* EXTRACT PROVIDED:
>>
Nowadays, every company has data needs. The way that data is treated and governed has a lot of processes that can be overwhelming at some point. Sometimes, when working with company data, your employees, especially developers, can see themselves developing the same processes or data pipelines for different projects. This is why an organised structure like a framework is so important.
With it, you can standardise your processes in order to better control and monitor your data pipelines.
This approach will help with establishing best practices and avoiding turning your data lake into a data swamp while at the same time keeping the specific business logic for each data pipeline independent – meaning that you will still be able to handle each data set uniquely and get the most information out of it. There are some steps to getting a framework to work properly, so let’s see them.
Data ingestion is a crucial step in any data processing pipeline and one that must be replicated many times to gather all the necessary data. Using a well-designed framework to ensure that the data is efficiently extracted from various sources and loaded into the target data storage, you can ensure that you always know how many rows have been imported and where the data landed – and have a concise, robust process with a single point of change to cope with future changes.
Normally, the data ingestion framework extracts data from different sources, like SQL Server databases, .csv files, etc., that can be loaded into cloud storage, such as Azure Data Lake Storage (ADLS) Gen 2. This step is where the connections of data sources are made and where the data is prepared to be ingested into storage. In addition, it’s during this step that the load logic is configured, whether it’s a full or incremental load. Basically, it means that you can retrieve all the data every time your process runs or retrieve only new data.
Keeping raw data in the storage means that for the next step, which is processing, all data is available even if not immediately used, meaning later, you can take advantage of unused fields and achieve comprehensive data tracking.
Transforming data into structured tables is a critical step in the analytical process. Once the data ingestion process is complete, the next step is to process and transform the data into a structure that can be used for analytical purposes to achieve effective data analysis.
These data pipelines work to clean and maintain data quality and perform calculations, especially the ones you need, which normally are KPIs – and while doing this, provide alerts if something goes wrong when the process runs. While most of the transformations will be specific to the business model being processed, there are logical recurrent tasks, such as monitoring data quality and execution or even deleting data for reprocessing. These recurrent tasks can be standardised, allowing data engineers to easily fit any specific business logic into the process.
<<
* RECORD SET:
>>
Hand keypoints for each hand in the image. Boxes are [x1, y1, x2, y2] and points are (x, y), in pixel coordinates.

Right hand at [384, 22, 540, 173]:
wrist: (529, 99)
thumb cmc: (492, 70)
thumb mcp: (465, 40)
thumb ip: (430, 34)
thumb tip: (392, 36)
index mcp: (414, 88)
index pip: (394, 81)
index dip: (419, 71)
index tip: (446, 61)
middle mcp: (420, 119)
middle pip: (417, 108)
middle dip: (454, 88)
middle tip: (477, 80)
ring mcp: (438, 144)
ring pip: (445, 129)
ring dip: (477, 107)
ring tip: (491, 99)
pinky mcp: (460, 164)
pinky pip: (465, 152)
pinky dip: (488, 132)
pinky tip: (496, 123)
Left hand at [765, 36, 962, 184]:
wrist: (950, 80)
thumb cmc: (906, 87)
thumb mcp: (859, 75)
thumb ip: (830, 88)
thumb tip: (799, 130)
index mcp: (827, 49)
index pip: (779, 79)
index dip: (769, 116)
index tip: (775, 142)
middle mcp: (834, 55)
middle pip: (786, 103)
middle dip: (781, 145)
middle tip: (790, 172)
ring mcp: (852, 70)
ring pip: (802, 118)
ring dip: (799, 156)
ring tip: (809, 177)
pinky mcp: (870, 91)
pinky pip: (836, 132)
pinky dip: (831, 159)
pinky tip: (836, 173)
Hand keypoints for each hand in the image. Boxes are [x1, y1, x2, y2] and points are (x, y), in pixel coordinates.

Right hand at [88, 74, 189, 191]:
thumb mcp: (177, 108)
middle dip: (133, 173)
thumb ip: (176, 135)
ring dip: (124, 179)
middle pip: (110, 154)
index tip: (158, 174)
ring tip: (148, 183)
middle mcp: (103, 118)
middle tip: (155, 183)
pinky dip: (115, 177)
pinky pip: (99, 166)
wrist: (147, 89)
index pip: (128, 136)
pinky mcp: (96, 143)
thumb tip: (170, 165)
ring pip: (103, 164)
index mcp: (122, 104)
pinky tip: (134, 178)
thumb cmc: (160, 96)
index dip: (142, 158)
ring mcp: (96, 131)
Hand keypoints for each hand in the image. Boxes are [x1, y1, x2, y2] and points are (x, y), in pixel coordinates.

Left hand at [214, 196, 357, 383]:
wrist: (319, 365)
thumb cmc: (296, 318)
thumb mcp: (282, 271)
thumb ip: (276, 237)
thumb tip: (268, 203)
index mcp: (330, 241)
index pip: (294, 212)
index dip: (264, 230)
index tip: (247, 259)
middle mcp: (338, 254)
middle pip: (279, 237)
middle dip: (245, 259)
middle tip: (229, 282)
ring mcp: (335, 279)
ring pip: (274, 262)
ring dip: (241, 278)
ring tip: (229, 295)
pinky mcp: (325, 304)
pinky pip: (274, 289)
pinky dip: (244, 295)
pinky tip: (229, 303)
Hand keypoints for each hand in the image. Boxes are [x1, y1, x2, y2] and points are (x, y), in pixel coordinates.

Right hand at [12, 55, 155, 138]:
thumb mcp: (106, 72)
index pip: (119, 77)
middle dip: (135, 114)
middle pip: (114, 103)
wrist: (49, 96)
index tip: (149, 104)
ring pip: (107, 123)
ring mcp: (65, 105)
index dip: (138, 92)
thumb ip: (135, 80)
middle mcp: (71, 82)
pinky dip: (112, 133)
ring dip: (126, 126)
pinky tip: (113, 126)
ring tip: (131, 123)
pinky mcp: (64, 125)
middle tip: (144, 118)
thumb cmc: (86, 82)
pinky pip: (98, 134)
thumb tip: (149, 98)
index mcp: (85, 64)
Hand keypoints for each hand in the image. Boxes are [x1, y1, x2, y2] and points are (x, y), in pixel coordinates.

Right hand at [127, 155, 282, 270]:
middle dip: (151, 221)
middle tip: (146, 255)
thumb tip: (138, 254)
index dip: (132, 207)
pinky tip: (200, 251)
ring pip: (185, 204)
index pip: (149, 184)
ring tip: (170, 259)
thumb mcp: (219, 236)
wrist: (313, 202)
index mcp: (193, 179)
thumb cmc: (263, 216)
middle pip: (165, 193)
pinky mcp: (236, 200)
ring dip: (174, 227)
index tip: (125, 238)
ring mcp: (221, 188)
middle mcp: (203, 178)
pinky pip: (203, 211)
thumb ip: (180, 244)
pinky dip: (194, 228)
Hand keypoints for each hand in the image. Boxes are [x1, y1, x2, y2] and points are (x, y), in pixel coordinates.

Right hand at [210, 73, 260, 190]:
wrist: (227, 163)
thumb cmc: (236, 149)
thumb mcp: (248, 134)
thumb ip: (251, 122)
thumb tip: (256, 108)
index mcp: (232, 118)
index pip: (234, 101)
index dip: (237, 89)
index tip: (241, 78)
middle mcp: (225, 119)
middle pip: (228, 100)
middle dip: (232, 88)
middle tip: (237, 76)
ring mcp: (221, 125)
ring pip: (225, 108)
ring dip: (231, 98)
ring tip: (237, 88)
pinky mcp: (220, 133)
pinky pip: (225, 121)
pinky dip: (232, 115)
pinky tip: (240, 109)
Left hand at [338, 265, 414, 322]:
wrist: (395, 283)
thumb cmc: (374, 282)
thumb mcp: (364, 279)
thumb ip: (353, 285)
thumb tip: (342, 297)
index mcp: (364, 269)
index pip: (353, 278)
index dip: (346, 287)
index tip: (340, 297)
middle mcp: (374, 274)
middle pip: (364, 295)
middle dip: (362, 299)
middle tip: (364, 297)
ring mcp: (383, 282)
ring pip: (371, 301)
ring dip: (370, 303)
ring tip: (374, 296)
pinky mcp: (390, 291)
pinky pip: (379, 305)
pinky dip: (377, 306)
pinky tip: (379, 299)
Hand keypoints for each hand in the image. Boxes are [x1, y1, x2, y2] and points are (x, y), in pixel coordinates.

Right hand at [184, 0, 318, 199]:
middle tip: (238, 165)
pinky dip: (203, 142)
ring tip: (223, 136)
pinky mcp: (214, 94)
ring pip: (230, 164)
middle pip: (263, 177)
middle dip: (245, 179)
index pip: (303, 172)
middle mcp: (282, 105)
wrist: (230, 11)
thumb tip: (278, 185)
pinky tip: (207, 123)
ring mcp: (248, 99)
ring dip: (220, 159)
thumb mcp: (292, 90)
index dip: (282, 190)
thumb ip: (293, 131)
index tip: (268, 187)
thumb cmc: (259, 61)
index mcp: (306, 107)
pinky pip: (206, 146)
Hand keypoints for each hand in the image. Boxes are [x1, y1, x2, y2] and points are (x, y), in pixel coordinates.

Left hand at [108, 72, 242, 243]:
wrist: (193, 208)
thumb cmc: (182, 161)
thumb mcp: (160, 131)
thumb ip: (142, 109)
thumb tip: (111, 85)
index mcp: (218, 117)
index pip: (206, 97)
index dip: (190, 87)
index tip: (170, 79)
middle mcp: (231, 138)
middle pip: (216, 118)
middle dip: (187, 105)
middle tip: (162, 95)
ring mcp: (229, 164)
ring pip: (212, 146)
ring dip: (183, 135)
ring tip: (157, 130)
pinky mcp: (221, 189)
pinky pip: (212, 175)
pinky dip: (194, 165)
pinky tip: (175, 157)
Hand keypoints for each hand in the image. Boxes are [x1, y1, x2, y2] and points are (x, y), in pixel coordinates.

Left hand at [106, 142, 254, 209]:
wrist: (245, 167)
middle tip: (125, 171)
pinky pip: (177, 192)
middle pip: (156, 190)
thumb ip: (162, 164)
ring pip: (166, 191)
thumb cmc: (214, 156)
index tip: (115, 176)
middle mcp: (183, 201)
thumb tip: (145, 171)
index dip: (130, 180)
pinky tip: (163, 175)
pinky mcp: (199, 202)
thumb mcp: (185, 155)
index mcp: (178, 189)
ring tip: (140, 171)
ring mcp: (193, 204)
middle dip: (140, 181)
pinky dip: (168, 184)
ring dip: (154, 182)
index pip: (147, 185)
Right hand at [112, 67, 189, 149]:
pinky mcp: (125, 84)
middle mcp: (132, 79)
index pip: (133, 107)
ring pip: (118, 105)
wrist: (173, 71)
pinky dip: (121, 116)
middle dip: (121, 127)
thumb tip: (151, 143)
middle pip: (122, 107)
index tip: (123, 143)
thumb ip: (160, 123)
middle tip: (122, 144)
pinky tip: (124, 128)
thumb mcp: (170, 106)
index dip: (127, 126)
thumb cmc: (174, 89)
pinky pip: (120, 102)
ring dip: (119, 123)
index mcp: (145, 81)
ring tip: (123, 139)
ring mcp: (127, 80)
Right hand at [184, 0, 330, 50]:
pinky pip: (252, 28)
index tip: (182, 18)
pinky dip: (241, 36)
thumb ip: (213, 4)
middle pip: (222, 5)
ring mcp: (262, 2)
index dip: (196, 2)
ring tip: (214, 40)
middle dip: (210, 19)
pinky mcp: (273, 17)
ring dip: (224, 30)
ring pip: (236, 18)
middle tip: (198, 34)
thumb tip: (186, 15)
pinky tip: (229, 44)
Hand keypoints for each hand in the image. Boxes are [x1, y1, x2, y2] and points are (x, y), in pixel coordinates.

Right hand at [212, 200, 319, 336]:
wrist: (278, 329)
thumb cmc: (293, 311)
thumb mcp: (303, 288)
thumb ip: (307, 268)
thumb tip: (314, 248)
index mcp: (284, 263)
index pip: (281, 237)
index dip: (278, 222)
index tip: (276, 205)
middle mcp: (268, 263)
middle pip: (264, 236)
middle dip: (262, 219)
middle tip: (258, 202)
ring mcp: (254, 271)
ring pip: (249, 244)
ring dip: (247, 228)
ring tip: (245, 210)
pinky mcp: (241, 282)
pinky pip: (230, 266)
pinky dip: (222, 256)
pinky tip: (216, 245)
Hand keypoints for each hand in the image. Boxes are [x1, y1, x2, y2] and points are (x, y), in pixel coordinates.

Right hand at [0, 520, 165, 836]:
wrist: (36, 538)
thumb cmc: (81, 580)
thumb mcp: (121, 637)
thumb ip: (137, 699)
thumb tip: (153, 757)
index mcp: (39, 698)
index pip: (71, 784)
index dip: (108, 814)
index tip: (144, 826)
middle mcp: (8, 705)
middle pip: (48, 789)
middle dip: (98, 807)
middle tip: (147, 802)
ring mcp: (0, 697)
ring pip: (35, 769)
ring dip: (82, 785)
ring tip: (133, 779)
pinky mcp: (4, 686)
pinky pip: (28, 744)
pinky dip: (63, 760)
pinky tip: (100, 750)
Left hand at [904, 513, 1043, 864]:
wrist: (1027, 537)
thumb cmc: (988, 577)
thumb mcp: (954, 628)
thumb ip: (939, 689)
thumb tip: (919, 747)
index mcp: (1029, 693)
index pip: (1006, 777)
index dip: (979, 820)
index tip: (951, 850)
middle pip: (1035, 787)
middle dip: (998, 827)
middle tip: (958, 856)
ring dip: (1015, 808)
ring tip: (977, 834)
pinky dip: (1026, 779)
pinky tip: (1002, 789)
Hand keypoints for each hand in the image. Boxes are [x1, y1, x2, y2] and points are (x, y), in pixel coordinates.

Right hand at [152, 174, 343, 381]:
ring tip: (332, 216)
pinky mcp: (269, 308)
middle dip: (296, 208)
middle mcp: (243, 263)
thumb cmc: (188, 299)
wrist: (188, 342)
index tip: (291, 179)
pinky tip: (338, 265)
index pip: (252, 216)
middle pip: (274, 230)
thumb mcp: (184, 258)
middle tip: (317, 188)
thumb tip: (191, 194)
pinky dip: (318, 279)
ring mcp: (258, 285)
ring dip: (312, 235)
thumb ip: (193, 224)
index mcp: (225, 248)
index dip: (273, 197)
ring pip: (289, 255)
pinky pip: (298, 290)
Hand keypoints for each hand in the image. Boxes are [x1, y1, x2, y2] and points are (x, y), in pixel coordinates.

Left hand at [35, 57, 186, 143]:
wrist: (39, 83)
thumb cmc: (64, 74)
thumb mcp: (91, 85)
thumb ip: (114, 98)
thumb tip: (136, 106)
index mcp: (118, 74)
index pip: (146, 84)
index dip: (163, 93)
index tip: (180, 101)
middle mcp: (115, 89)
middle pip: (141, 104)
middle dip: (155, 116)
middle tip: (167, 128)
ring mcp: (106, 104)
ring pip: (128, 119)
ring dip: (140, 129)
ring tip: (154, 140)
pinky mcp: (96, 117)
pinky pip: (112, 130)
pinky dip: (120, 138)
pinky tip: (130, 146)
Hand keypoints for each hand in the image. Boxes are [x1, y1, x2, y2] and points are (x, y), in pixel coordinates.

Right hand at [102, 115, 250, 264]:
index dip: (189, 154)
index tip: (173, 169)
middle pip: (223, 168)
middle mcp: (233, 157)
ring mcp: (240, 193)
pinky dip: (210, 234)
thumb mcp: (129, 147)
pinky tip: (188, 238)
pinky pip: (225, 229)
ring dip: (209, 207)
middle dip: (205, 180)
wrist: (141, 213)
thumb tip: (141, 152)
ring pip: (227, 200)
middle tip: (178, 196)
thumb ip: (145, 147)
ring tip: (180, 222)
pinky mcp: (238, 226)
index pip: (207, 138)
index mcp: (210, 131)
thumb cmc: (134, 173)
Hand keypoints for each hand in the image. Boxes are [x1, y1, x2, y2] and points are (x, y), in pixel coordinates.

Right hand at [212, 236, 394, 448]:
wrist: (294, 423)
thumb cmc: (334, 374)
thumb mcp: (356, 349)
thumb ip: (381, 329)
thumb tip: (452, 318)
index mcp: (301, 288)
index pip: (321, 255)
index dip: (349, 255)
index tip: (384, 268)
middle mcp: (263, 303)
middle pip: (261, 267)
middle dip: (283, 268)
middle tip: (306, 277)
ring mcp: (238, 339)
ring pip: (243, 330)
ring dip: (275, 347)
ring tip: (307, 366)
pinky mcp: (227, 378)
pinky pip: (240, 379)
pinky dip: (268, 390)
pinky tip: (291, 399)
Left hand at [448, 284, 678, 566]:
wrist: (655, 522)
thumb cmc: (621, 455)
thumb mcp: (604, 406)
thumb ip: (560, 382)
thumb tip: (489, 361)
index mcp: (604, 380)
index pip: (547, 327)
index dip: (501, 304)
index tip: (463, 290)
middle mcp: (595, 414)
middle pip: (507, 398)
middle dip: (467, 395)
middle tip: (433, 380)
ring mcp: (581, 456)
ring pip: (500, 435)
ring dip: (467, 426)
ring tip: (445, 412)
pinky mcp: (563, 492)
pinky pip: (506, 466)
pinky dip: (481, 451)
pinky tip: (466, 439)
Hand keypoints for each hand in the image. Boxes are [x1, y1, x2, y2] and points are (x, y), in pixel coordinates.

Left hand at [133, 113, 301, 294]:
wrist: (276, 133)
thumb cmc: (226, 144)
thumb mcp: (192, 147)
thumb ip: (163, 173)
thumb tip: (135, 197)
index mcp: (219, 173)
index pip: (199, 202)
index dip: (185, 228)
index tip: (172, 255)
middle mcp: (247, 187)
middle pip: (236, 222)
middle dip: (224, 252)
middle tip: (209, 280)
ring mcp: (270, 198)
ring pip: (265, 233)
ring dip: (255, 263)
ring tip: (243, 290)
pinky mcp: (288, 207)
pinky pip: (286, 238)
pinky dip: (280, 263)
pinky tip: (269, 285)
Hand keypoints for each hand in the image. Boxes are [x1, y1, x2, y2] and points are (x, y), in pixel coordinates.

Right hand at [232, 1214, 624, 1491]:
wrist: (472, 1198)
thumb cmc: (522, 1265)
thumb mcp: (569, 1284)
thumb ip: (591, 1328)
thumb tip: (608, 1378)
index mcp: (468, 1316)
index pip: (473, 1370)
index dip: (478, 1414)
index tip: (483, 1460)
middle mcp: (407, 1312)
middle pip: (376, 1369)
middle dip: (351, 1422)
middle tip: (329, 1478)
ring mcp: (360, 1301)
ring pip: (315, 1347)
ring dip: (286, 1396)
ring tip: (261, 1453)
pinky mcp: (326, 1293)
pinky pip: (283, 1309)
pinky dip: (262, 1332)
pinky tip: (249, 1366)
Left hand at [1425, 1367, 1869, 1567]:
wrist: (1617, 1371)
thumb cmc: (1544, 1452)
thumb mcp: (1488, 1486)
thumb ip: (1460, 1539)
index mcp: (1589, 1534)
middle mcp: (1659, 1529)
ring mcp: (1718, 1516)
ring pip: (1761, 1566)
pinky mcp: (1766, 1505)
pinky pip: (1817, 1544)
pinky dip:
<<
* WORK INSTRUCTION A:
Answer these questions from the data framework text above, one per line:
(i) Which cloud storage does the text give as an example of where ingested data can be loaded?
(ii) What two kinds of load can be configured during ingestion?
(iii) What does the text say the calculations in these pipelines normally are?
* WORK INSTRUCTION B: Write out the part of the data framework text above starting with "Transforming data into" and going on through "into the process.".

* ANSWER SPACE A:
(i) Azure Data Lake Storage (ADLS) Gen 2
(ii) A full load or an incremental load
(iii) KPIs

* ANSWER SPACE B:
Transforming data into structured tables is a critical step in the analytical process. Once the data ingestion process is complete, the next step is to process and transform the data into a structure that can be used for analytical purposes to achieve effective data analysis.
These data pipelines work to clean and maintain data quality and perform calculations, especially the ones you need, which normally are KPIs – and while doing this, provide alerts if something goes wrong when the process runs. While most of the transformations will be specific to the business model being processed, there are logical recurrent tasks, such as monitoring data quality and execution or even deleting data for reprocessing. These recurrent tasks can be standardised, allowing data engineers to easily fit any specific business logic into the process.